Africa's Oldest Wildlife Reserve Struggles to Survive

An afternoon shower rolls over Africa's oldest wildlife reserve, Virunga National Park. Two decades of Central African politics and armed militias taken the lives of thousands of civilians, elephants and hippos, and more than 150 of the park's game wardens.
 

Virunga's game wardens protect small groups of tourists who enter to observe the park's endangered mountain gorillas. A Howard Buffett Foundation grant recently added 200 wardens to re-open a small portion of the park for gorilla tourism.

Virunga once harbored the world's largest population of hippopotamus. Numbers plummeted from 27,000 to 350, largely because poachers sell their mammoth teeth as ivory to unsuspecting buyers. These hippos were photographed on the Rutchuru River last year. (Courtesy World Wildlife Fund)

The director of Virunga National Park, Emmanuel de Merode, recently recovered from being shot four times in the chest by gunmen. He believes the park will be central to the economic recovery of the entire region which has been devastated by two decades of militia violence. He posed in the park in 2013 for this photograph.

Virunga rangers play a traditional board game between park duties in 2007. Their primary responsibilities are protecting the wildlife. Twenty have been killed in confrontations with poachers and militias in the last three years.

Tours to track mountain gorillas were a major attraction at Virunga until the park closed in 2012. Tourism has re-opened with the addition of more than 200 rangers and reduced armed conflict in the area.

Local communities around the park responded to the threat of outside militias by forming their own small armies called Mai Mai.

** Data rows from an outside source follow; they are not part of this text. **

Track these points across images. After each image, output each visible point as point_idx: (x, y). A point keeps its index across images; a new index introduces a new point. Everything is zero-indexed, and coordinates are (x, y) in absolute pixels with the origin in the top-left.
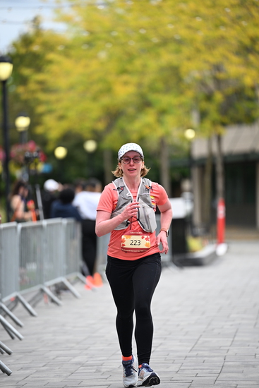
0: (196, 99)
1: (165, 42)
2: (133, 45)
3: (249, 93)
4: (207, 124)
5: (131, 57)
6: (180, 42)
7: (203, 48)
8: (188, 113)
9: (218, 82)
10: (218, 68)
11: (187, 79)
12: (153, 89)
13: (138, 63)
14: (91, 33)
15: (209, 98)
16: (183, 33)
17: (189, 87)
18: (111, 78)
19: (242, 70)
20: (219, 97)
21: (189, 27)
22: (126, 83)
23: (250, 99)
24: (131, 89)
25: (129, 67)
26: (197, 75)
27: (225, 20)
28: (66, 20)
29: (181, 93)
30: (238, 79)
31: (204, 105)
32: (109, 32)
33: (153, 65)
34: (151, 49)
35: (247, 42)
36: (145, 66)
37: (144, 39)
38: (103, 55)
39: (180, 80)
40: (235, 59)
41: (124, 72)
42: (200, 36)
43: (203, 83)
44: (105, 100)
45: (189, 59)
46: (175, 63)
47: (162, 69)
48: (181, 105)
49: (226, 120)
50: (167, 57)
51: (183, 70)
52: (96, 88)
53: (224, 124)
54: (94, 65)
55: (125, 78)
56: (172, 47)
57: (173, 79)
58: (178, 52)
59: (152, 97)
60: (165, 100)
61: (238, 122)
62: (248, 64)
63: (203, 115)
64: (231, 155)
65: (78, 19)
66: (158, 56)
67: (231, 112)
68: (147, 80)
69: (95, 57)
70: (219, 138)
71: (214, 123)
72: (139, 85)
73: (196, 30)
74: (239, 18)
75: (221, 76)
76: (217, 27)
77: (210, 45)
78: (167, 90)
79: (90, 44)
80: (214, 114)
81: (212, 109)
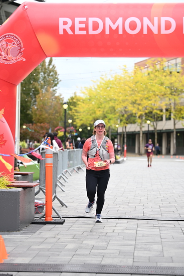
0: (119, 116)
1: (111, 100)
2: (102, 100)
3: (134, 115)
4: (122, 123)
5: (101, 104)
6: (115, 100)
7: (121, 102)
8: (117, 120)
9: (125, 111)
10: (126, 108)
11: (117, 110)
12: (107, 113)
13: (103, 105)
14: (90, 97)
15: (123, 116)
16: (116, 97)
17: (117, 112)
18: (95, 109)
19: (132, 108)
20: (126, 116)
21: (118, 96)
22: (100, 111)
23: (134, 117)
24: (101, 113)
25: (101, 106)
26: (120, 109)
27: (128, 94)
28: (84, 93)
29: (115, 114)
30: (131, 111)
31: (121, 118)
32: (95, 97)
33: (107, 106)
34: (107, 102)
35: (134, 101)
36: (105, 106)
37: (105, 99)
38: (93, 103)
39: (115, 110)
40: (131, 105)
41: (100, 108)
42: (121, 98)
43: (121, 112)
44: (94, 116)
45: (118, 105)
46: (114, 106)
47: (110, 107)
48: (114, 118)
49: (127, 122)
50: (111, 104)
51: (116, 108)
52: (91, 112)
53: (127, 123)
54: (91, 105)
55: (99, 109)
56: (113, 101)
57: (113, 110)
58: (114, 103)
59: (107, 115)
60: (110, 116)
61: (131, 123)
62: (134, 107)
63: (121, 121)
64: (128, 132)
65: (87, 93)
66: (109, 103)
67: (129, 120)
68: (105, 111)
69: (91, 103)
70: (125, 127)
71: (124, 123)
72: (104, 111)
73: (120, 97)
74: (132, 94)
75: (127, 110)
76: (126, 96)
77: (124, 101)
78: (111, 113)
79: (90, 100)
80: (124, 121)
81: (124, 119)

They often recruit child soldiers at checkpoints such as this one near Goma in 1997.

A truckload of rebel supporters of Laurent Nkunda drove through the park on a November day in 2008. Nkunda is a former Democratic Republic of Congo general whose miltias support Tutsi interests in the region.

Luxury tourist quarters built during the rule of Mobutu Sese Seko that were destroyed and abandoned in earlier violence now serve as housing for some militias. The park's bullet-riddled welcome sign indicates the park's former name.